= EXERCISE =
Please retype the records below exactly as they stand.

↓↓↓

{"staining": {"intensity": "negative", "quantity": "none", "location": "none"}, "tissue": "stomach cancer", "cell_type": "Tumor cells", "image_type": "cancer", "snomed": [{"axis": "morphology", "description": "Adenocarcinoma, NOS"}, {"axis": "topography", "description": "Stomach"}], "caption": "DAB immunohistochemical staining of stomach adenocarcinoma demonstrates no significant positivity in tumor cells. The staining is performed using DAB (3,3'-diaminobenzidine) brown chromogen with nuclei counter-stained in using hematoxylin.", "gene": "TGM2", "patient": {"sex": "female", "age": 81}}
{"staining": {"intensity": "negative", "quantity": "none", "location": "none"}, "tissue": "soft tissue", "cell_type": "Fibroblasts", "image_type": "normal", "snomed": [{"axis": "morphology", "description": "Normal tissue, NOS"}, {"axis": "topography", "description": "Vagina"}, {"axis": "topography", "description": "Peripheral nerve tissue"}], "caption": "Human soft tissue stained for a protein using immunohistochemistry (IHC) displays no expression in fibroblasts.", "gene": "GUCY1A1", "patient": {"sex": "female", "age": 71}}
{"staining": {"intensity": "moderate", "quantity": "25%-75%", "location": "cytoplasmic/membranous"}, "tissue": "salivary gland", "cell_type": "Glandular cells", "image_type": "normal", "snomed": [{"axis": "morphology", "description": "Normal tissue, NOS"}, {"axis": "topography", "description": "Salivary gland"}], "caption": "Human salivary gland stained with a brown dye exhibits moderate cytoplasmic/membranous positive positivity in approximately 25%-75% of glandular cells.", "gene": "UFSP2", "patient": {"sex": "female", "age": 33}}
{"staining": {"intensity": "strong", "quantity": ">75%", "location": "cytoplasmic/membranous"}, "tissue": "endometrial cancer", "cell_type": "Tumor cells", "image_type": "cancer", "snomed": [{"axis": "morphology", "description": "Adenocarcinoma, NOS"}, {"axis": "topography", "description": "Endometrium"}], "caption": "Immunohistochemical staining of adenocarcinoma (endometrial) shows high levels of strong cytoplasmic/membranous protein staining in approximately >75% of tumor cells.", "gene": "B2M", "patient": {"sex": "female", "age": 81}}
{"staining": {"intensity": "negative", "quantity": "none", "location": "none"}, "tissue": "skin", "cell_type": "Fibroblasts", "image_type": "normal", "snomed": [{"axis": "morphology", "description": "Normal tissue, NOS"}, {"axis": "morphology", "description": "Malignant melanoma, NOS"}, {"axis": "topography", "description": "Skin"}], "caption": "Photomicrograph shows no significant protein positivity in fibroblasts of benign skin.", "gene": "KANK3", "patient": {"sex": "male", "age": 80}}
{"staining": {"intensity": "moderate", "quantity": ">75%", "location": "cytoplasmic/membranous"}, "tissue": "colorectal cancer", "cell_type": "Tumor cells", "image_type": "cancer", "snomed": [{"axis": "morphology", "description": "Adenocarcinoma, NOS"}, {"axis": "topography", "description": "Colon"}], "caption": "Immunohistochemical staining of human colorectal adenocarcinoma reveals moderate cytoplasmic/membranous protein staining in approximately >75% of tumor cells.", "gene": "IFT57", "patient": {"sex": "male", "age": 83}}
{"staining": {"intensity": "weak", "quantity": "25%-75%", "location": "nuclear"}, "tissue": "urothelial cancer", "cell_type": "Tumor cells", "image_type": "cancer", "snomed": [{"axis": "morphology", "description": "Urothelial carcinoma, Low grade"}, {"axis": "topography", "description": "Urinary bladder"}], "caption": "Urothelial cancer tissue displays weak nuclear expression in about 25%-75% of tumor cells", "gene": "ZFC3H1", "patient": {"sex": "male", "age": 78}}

↑↑↑

= SOLVED PROBLEM =
{"staining": {"intensity": "negative", "quantity": "none", "location": "none"}, "tissue": "stomach cancer", "cell_type": "Tumor cells", "image_type": "cancer", "snomed": [{"axis": "morphology", "description": "Adenocarcinoma, NOS"}, {"axis": "topography", "description": "Stomach"}], "caption": "DAB immunohistochemical staining of stomach adenocarcinoma demonstrates no significant positivity in tumor cells. The staining is performed using DAB (3,3'-diaminobenzidine) brown chromogen with nuclei counter-stained in using hematoxylin.", "gene": "TGM2", "patient": {"sex": "female", "age": 81}}
{"staining": {"intensity": "negative", "quantity": "none", "location": "none"}, "tissue": "soft tissue", "cell_type": "Fibroblasts", "image_type": "normal", "snomed": [{"axis": "morphology", "description": "Normal tissue, NOS"}, {"axis": "topography", "description": "Vagina"}, {"axis": "topography", "description": "Peripheral nerve tissue"}], "caption": "Human soft tissue stained for a protein using immunohistochemistry (IHC) displays no expression in fibroblasts.", "gene": "GUCY1A1", "patient": {"sex": "female", "age": 71}}
{"staining": {"intensity": "moderate", "quantity": "25%-75%", "location": "cytoplasmic/membranous"}, "tissue": "salivary gland", "cell_type": "Glandular cells", "image_type": "normal", "snomed": [{"axis": "morphology", "description": "Normal tissue, NOS"}, {"axis": "topography", "description": "Salivary gland"}], "caption": "Human salivary gland stained with a brown dye exhibits moderate cytoplasmic/membranous positive positivity in approximately 25%-75% of glandular cells.", "gene": "UFSP2", "patient": {"sex": "female", "age": 33}}
{"staining": {"intensity": "strong", "quantity": ">75%", "location": "cytoplasmic/membranous"}, "tissue": "endometrial cancer", "cell_type": "Tumor cells", "image_type": "cancer", "snomed": [{"axis": "morphology", "description": "Adenocarcinoma, NOS"}, {"axis": "topography", "description": "Endometrium"}], "caption": "Immunohistochemical staining of adenocarcinoma (endometrial) shows high levels of strong cytoplasmic/membranous protein staining in approximately >75% of tumor cells.", "gene": "B2M", "patient": {"sex": "female", "age": 81}}
{"staining": {"intensity": "negative", "quantity": "none", "location": "none"}, "tissue": "skin", "cell_type": "Fibroblasts", "image_type": "normal", "snomed": [{"axis": "morphology", "description": "Normal tissue, NOS"}, {"axis": "morphology", "description": "Malignant melanoma, NOS"}, {"axis": "topography", "description": "Skin"}], "caption": "Photomicrograph shows no significant protein positivity in fibroblasts of benign skin.", "gene": "KANK3", "patient": {"sex": "male", "age": 80}}
{"staining": {"intensity": "moderate", "quantity": ">75%", "location": "cytoplasmic/membranous"}, "tissue": "colorectal cancer", "cell_type": "Tumor cells", "image_type": "cancer", "snomed": [{"axis": "morphology", "description": "Adenocarcinoma, NOS"}, {"axis": "topography", "description": "Colon"}], "caption": "Immunohistochemical staining of human colorectal adenocarcinoma reveals moderate cytoplasmic/membranous protein staining in approximately >75% of tumor cells.", "gene": "IFT57", "patient": {"sex": "male", "age": 83}}
{"staining": {"intensity": "weak", "quantity": "25%-75%", "location": "nuclear"}, "tissue": "urothelial cancer", "cell_type": "Tumor cells", "image_type": "cancer", "snomed": [{"axis": "morphology", "description": "Urothelial carcinoma, Low grade"}, {"axis": "topography", "description": "Urinary bladder"}], "caption": "Urothelial cancer tissue displays weak nuclear expression in about 25%-75% of tumor cells", "gene": "ZFC3H1", "patient": {"sex": "male", "age": 78}}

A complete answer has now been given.